### Records provided
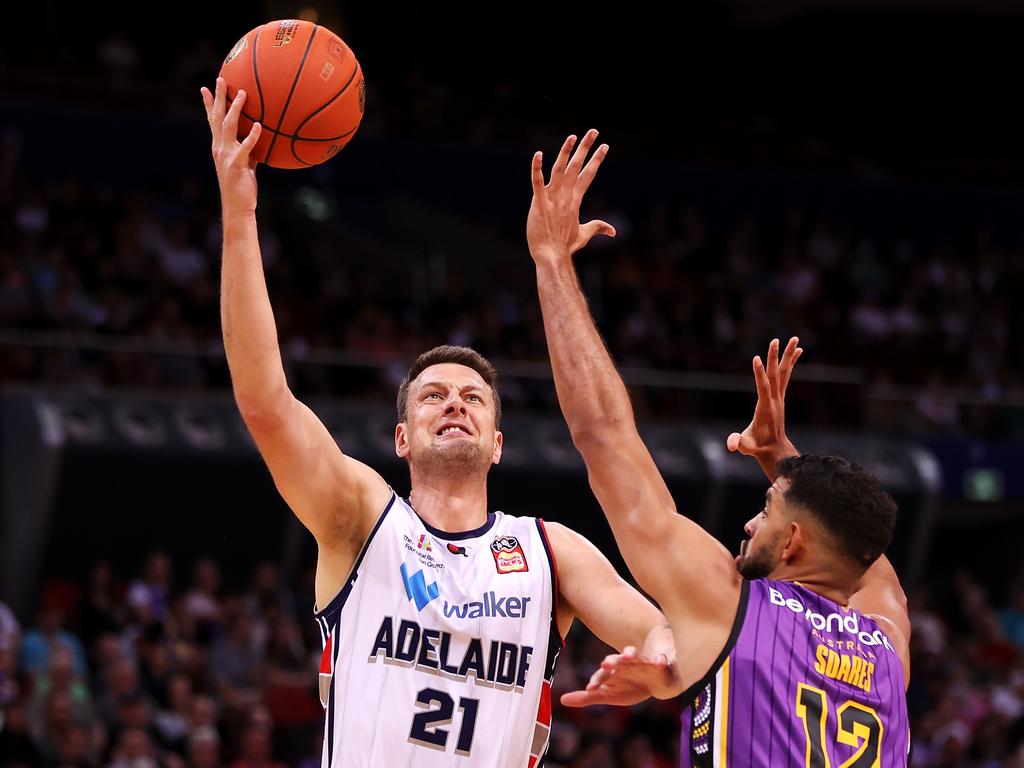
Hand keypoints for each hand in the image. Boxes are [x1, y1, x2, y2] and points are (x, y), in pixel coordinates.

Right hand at [200, 77, 261, 215]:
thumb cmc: (242, 188)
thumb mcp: (245, 165)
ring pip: (228, 126)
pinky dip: (251, 136)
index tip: (204, 88)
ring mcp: (226, 155)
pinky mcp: (237, 164)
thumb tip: (258, 140)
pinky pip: (245, 147)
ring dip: (235, 109)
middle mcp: (219, 148)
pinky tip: (258, 125)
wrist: (238, 207)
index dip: (207, 105)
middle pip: (216, 118)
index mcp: (219, 147)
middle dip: (217, 97)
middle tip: (220, 79)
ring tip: (242, 94)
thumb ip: (249, 152)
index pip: (211, 121)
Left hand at [527, 129, 615, 265]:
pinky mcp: (539, 202)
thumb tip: (614, 231)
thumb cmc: (565, 246)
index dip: (596, 160)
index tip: (604, 146)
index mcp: (575, 200)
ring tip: (573, 137)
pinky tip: (538, 154)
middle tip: (593, 131)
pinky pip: (537, 182)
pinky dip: (537, 168)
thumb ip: (597, 228)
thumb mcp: (583, 235)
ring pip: (560, 169)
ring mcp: (552, 198)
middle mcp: (566, 196)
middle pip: (577, 167)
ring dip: (566, 151)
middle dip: (586, 148)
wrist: (551, 256)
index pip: (588, 175)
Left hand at [560, 646, 674, 707]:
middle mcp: (624, 664)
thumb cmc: (629, 687)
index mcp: (612, 671)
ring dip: (630, 654)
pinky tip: (659, 662)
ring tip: (628, 655)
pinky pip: (658, 660)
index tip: (591, 688)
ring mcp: (640, 662)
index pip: (601, 675)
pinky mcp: (656, 663)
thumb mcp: (609, 695)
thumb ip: (587, 697)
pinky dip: (659, 660)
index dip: (597, 680)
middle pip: (615, 660)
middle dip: (611, 661)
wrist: (655, 683)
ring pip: (634, 655)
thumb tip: (562, 700)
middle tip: (605, 663)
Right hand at [726, 337, 801, 472]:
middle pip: (775, 375)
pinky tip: (796, 352)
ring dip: (788, 355)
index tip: (756, 358)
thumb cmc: (757, 447)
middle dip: (775, 357)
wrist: (775, 450)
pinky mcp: (779, 397)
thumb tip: (730, 445)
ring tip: (794, 339)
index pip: (763, 388)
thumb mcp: (746, 447)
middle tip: (776, 340)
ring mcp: (779, 397)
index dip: (759, 374)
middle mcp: (775, 400)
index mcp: (765, 409)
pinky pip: (786, 376)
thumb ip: (738, 443)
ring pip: (783, 372)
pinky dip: (791, 363)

### Problem details
Give the data above again exactly. Leave the pictures out.

### Output for this exercise
Hand keypoints for each hand in the image. Boxes are [x1, y1, x2, y2] and points are (x, y), in pixel coordinates.

Right hand at [200, 77, 261, 215]:
thumb cmc: (242, 188)
thumb mcp: (245, 165)
ring pip: (228, 126)
pinky dip: (251, 136)
index tip: (204, 88)
ring mcp: (226, 155)
pinky mcp: (237, 164)
thumb tip: (258, 140)
pinky pip: (245, 147)
ring dip: (235, 109)
middle mcp: (219, 148)
pinky tip: (258, 125)
wrist: (238, 207)
index dip: (207, 105)
middle pip: (216, 118)
index mcp: (219, 147)
middle dip: (217, 97)
middle tip: (220, 79)
ring tip: (242, 94)
thumb ip: (249, 152)
index pip: (211, 121)
Left hand at [527, 129, 615, 265]:
pinky mcp: (539, 202)
thumb tip: (614, 231)
thumb cmc: (565, 246)
index dip: (596, 160)
index tip: (604, 146)
index mcp: (575, 200)
ring tip: (573, 137)
pinky tip: (538, 154)
middle tip: (593, 131)
pinky pip: (537, 182)
pinky dip: (537, 168)
thumb ip: (597, 228)
thumb mcp: (583, 235)
ring pip: (560, 169)
ring mcp: (552, 198)
middle mcp: (566, 196)
middle pip: (577, 167)
ring dip: (566, 151)
middle dip: (586, 148)
wrist: (551, 256)
index pip: (588, 175)
Left hand at [560, 646, 674, 707]:
middle mcp: (624, 664)
thumb cmc: (629, 687)
index mcp: (612, 671)
ring dip: (630, 654)
pinky tip: (659, 662)
ring tip: (628, 655)
pinky pip: (658, 660)
index tip: (591, 688)
ring mcp: (640, 662)
index pip: (601, 675)
pinky mcp: (656, 663)
thumb mcp: (609, 695)
thumb ip: (587, 697)
pinky dip: (659, 660)
index dip: (597, 680)
middle pip: (615, 660)
middle dip: (611, 661)
wrist: (655, 683)
ring pip: (634, 655)
thumb tip: (562, 700)
middle tip: (605, 663)
Right hand at [726, 337, 801, 472]:
middle pip: (775, 375)
pinky tip: (796, 352)
ring dip: (788, 355)
index tip: (756, 358)
thumb cmc: (757, 447)
middle dip: (775, 357)
wrist: (775, 450)
pinky mcp: (779, 397)
thumb tip: (730, 445)
ring tip: (794, 339)
index pip: (763, 388)
thumb mcp: (746, 447)
middle tip: (776, 340)
ring mcp: (779, 397)
index dip: (759, 374)
middle mcp: (775, 400)
index mcp: (765, 409)
pinky pip: (786, 376)
thumb ip: (738, 443)
ring pip: (783, 372)
pinky dip: (791, 363)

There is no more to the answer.